それぞれ、日本化粧品工業連合会が定める基準で、PA(Protection Grade of UV-A)とSPF(Sun Protection Factor)の略です。
紫外線は3つのタイプがある
紫外線は波長が100~400nmのものを言いますが、更に3つに分類することができます。
日常生活の中で気を付ける必要があるのは、知らない間にダメージを蓄積してしまう「UV-A」と、屋外で日焼けを起こしてしまう「UV-B」の2種類です。
UV-A (主に肌を老化させる原因となる紫外線)
波長が315~400nmのもので、地表に届く紫外線のうち95%を占めます。
健康への影響は少ないですがが、総エネルギー量も多いため、大量に浴び続けると「シワ」や「たるみ」といった肌の老化現象を起こします。

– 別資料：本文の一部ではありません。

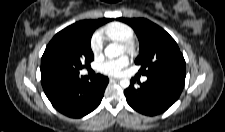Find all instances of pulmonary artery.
<instances>
[{
	"instance_id": "pulmonary-artery-1",
	"label": "pulmonary artery",
	"mask_w": 225,
	"mask_h": 132,
	"mask_svg": "<svg viewBox=\"0 0 225 132\" xmlns=\"http://www.w3.org/2000/svg\"><path fill=\"white\" fill-rule=\"evenodd\" d=\"M146 80H147V78H146V77H143V78H142V81H143V82H145Z\"/></svg>"
}]
</instances>
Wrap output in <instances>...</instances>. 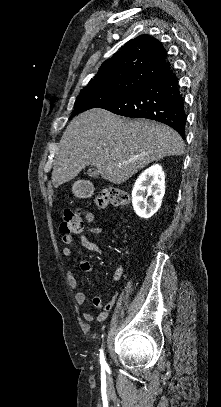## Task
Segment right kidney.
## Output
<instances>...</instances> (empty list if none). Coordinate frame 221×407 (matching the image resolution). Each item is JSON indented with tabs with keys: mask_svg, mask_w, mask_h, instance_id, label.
I'll use <instances>...</instances> for the list:
<instances>
[{
	"mask_svg": "<svg viewBox=\"0 0 221 407\" xmlns=\"http://www.w3.org/2000/svg\"><path fill=\"white\" fill-rule=\"evenodd\" d=\"M164 194V171L159 164L152 165L139 175L133 187L132 204L135 213L141 218H150L160 208ZM149 196L152 198L148 200Z\"/></svg>",
	"mask_w": 221,
	"mask_h": 407,
	"instance_id": "right-kidney-1",
	"label": "right kidney"
}]
</instances>
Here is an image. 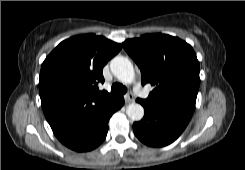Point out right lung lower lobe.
I'll use <instances>...</instances> for the list:
<instances>
[{
	"mask_svg": "<svg viewBox=\"0 0 245 170\" xmlns=\"http://www.w3.org/2000/svg\"><path fill=\"white\" fill-rule=\"evenodd\" d=\"M123 104L124 98L117 96L111 103L100 110L81 133L64 143V145L78 152L90 151L98 147L107 135L109 118Z\"/></svg>",
	"mask_w": 245,
	"mask_h": 170,
	"instance_id": "98d812e1",
	"label": "right lung lower lobe"
}]
</instances>
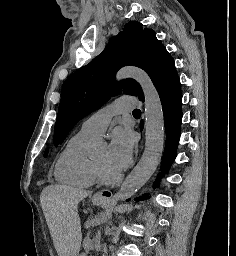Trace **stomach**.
I'll return each mask as SVG.
<instances>
[{"mask_svg": "<svg viewBox=\"0 0 236 256\" xmlns=\"http://www.w3.org/2000/svg\"><path fill=\"white\" fill-rule=\"evenodd\" d=\"M93 203L96 205H101V204H103V201H93ZM77 256H85V254H79Z\"/></svg>", "mask_w": 236, "mask_h": 256, "instance_id": "obj_1", "label": "stomach"}]
</instances>
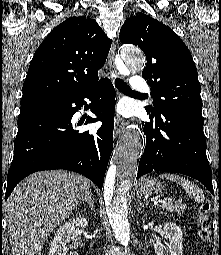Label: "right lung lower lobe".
I'll list each match as a JSON object with an SVG mask.
<instances>
[{"instance_id": "98d812e1", "label": "right lung lower lobe", "mask_w": 221, "mask_h": 255, "mask_svg": "<svg viewBox=\"0 0 221 255\" xmlns=\"http://www.w3.org/2000/svg\"><path fill=\"white\" fill-rule=\"evenodd\" d=\"M115 95L111 81L105 79L76 94L21 105L5 200L23 178L42 170L78 172L102 189L113 149ZM85 98L94 102L91 111L97 116L87 117L85 124L102 121L94 132L75 130L71 122L87 103ZM1 199L0 193V206Z\"/></svg>"}]
</instances>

雲や窓ガラス、衣服も通過して肌へ到達し、肌のより深くまで浸透するため、気づかない内に影響を受けることが多いのも問題です。
UV-B (日焼けを起こす紫外線)
波長が280~315nmのもので、大部分はオゾン層で吸収されますが、一部は地表へ届きます。
肌でメラニン色素を増やしたり、炎症を起こして赤く腫れたり、いわゆる「日焼け」を起こす主な原因です。

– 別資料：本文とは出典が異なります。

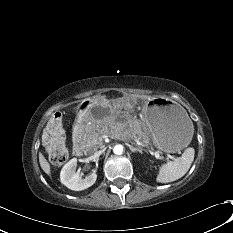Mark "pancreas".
I'll return each mask as SVG.
<instances>
[{
	"label": "pancreas",
	"instance_id": "cf45deb5",
	"mask_svg": "<svg viewBox=\"0 0 233 233\" xmlns=\"http://www.w3.org/2000/svg\"><path fill=\"white\" fill-rule=\"evenodd\" d=\"M122 126L116 125L112 120L108 119L99 123H91L85 128L84 142L87 148L96 150L103 147V136L109 135L114 138L129 140L137 138L143 142L149 140V135L144 128L138 124L132 127L124 134L121 132Z\"/></svg>",
	"mask_w": 233,
	"mask_h": 233
}]
</instances>
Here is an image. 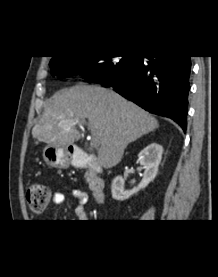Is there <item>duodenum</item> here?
Returning a JSON list of instances; mask_svg holds the SVG:
<instances>
[{
  "mask_svg": "<svg viewBox=\"0 0 218 277\" xmlns=\"http://www.w3.org/2000/svg\"><path fill=\"white\" fill-rule=\"evenodd\" d=\"M71 164L79 169H87L90 171L88 178V186L96 198L101 201L105 193V181L98 175L100 169L98 160L91 154L83 150H71L69 152Z\"/></svg>",
  "mask_w": 218,
  "mask_h": 277,
  "instance_id": "410a0bca",
  "label": "duodenum"
}]
</instances>
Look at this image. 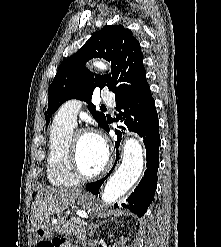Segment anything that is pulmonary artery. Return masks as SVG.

大量に浴び続けると皮膚がんや白内障といった健康被害を起こす恐れもあります。
ポリエステルの衣服は通しません。
UV-C (地表には届かない)
波長が100~280nmのもので、医療器具の滅菌などにも使えるほど強力ですが、オゾン層に吸収されるため地表には届きません。

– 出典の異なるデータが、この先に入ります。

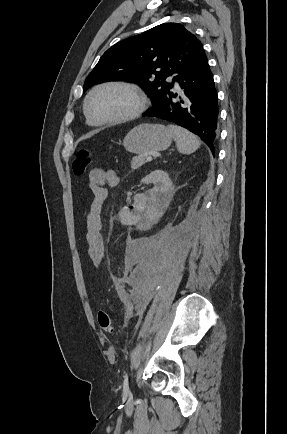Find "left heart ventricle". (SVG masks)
I'll return each instance as SVG.
<instances>
[{
    "mask_svg": "<svg viewBox=\"0 0 287 434\" xmlns=\"http://www.w3.org/2000/svg\"><path fill=\"white\" fill-rule=\"evenodd\" d=\"M137 105V98L129 90L109 86L94 93L89 110L96 119H114L129 114Z\"/></svg>",
    "mask_w": 287,
    "mask_h": 434,
    "instance_id": "left-heart-ventricle-1",
    "label": "left heart ventricle"
}]
</instances>
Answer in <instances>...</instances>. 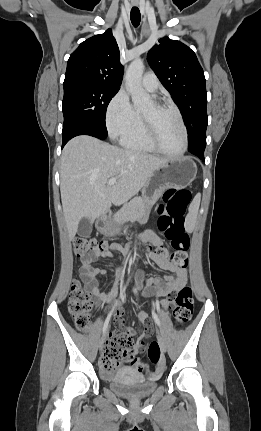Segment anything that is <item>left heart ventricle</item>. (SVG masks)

ただし、オゾン層の破壊が進むことによる健康被害が指摘されています。
薬剤師としてのアドバイス①:活動によって、必要な防御力は変わる
「UV-A」は、知らない間にダメージを蓄積してしまうことが問題です。
そのため、ちょっとした外出でも「PA」は「+」~「++」、レジャー活動をする際には「+++」や「++++」が必要です。
「UV-B」は、いわゆる日焼けを防ぐために注意が必要です。
炎天下でのレジャーやマリンスポーツ等を行う際には、「SPF」は「30」以上が目安です。
それぞれ効果が高いにほど値段も高額になる傾向があります。生活シーンに合わせて適切な日焼け止めを選ぶことをお勧めします。
また、日本の紫外線は夏場がピークですが、気象庁の「UVインデックス」の指標によれば、本州でも3~10月は日焼け止めを使う等の対策が必要とされています。
薬剤師としてのアドバイス②:適度な日光浴は必要
あまりに日光を避け過ぎるのも、健康には良くありません。
朝には太陽の光が刺激となって体内時計が調節されるため、朝日を浴びることは不眠症の防止に効果的です。
また、日光に全く当たらないとビタミンDが不足して骨粗鬆症などの原因になるほか、冬季うつ病や高血圧、自己免疫疾患などの発症リスクにつながることも指摘されています1)。
1) N Engl J Med.357(3):266-81,(2007) PMID:17634462
健康に問題がなければ、毎日15分程度は日光を浴びるようことをお勧めします。
~注意事項~
◆用法用量はかかりつけの主治医・薬剤師の指示を必ずお守りください。
◆ここに記載されていることは「原則」であり、治療には各々の環境や状況により「例外」が存在します。